On October 21, 2019, the Honorable Lee H. Rosenthal appointed the City of Miami General Employees’ & Sanitation Employees’ Retirement Trust, the Fresno County Employees’ Retirement Association, and the City of Pontiac General Employees’ Retirement System as Lead Plaintiff, and BLB&G as Lead Counsel for the Class.
On October 29, 2019, the City of Miami action was transferred to the Southern District of Texas, and the related securities class actions are now consolidated before the Hon.

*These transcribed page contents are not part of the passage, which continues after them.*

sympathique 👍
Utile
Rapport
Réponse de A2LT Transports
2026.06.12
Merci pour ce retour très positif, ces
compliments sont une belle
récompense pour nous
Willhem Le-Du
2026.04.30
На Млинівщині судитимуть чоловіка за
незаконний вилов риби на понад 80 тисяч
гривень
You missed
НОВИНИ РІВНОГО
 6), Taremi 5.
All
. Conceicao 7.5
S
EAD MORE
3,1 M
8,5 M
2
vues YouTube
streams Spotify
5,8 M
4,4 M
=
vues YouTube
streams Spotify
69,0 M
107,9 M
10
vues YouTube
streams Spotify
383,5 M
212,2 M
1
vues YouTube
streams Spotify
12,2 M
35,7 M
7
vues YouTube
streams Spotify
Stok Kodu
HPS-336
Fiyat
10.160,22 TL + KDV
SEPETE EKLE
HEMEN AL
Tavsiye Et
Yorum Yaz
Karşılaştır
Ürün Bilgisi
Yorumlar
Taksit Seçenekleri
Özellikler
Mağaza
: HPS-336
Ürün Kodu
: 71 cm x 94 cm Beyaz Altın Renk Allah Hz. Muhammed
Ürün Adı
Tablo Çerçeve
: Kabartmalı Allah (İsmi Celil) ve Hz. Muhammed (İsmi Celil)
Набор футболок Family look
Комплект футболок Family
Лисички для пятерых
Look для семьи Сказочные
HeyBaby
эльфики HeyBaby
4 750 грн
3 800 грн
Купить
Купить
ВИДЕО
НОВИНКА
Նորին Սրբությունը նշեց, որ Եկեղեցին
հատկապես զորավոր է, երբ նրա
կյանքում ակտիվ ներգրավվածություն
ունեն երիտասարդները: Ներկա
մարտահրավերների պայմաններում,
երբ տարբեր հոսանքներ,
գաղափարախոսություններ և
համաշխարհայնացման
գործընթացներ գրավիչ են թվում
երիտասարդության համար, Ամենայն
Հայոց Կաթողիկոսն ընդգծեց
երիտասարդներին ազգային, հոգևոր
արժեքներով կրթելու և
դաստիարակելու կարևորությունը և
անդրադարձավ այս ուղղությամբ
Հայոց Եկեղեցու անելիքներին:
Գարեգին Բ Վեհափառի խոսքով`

Lee H. Rosenthal under the caption In re Venator Materials PLC Securities Litigation, Case No. 4:19-cv-3464 (S.D. Tex.).
On January 17, 2020, Lead Plaintiff filed its Amended Class Action Complaint (the “Amended Complaint”) asserting claims against Defendants under Sections 10(b) and 20(a) of the Exchange Act on behalf of investors in Venator ordinary shares during the Class Period and claims under Sections 11, 12(a)(2), and 15 of the Securities Act on behalf of investors who purchased or acquired shares pursuant and/or traceable to the IPO and/or SPO.
On January 21, 2020, the case was reassigned to the Honorable Charles R. Eskridge, III.
On April 14, 2020, briefing on Defendants’ motions to dismiss was completed.
On May 14, 2020, the Court held oral argument on Defendants’ motions to dismiss.
On March 31, 2021, the Court denied Defendant Russ R. Stolle's motion to dismiss and granted Mahomed Maiter's motion to dismiss.
On July 7, 2021, the Court granted in part and denied in part Defendants’ motion to dismiss for failure to state a claim.
On August 16, 2021, Plaintiffs filed the operative complaint in the Action, the Amended Consolidated Class Action Complaint (the “Complaint”).
On September 9, 2021, Defendants filed their answers to the Complaint.
Following the filing of Defendants’ answers to the Complaint, the Parties issued document requests and Plaintiffs received and reviewed and analyzed thousands of pages of documents produced by Defendants, including in consultation with industry and damages experts.
On November 19, 2021, Plaintiffs filed their motion for certification of the Class. In support of this motion, Plaintiffs submitted an expert report on market efficiency and class-wide damages.
In October 2021, the Parties agreed to engage in private mediation in an attempt to resolve the Action. On December 6, 2021, Lead Counsel and Defendants’ Counsel participated in a mediation session before Jed Melnick, Esq., of JAMS (the “Mediator”). In advance of that session, the Parties exchanged detailed mediation statements, which addressed the issues of liability, damages, and class certification. Despite good faith, arm’s-length negotiations between the Parties during the mediation session, the Parties were unable to reach agreement on the terms of a settlement. In an effort to resolve the litigation, at the conclusion of the mediation, the Mediator issued a mediator’s proposal that the Action be settled for $19,000,000 in cash, which the Parties ultimately accepted.
On January 10, 2022, the Action was reassigned from Judge Eskridge to the Honorable George C. Hanks, Jr.
On March 11, 2022, the Parties entered into the Stipulation, which sets forth the full terms and conditions of the Settlement.
On May 19, 2022, the Court preliminarily approved the Settlement, authorized notice of the Settlement to potential Settlement Class Members and scheduled the Settlement Hearing for September 9, 2022 to consider whether to grant final approval of the Settlement.
Following the hearing on September 9, 2022, the Court entered, on September 15, 2022, a Judgment finally approving the Settlement, an Order approving the Plan of Allocation, and an Order awarding attorneys’ fees and litigation expenses.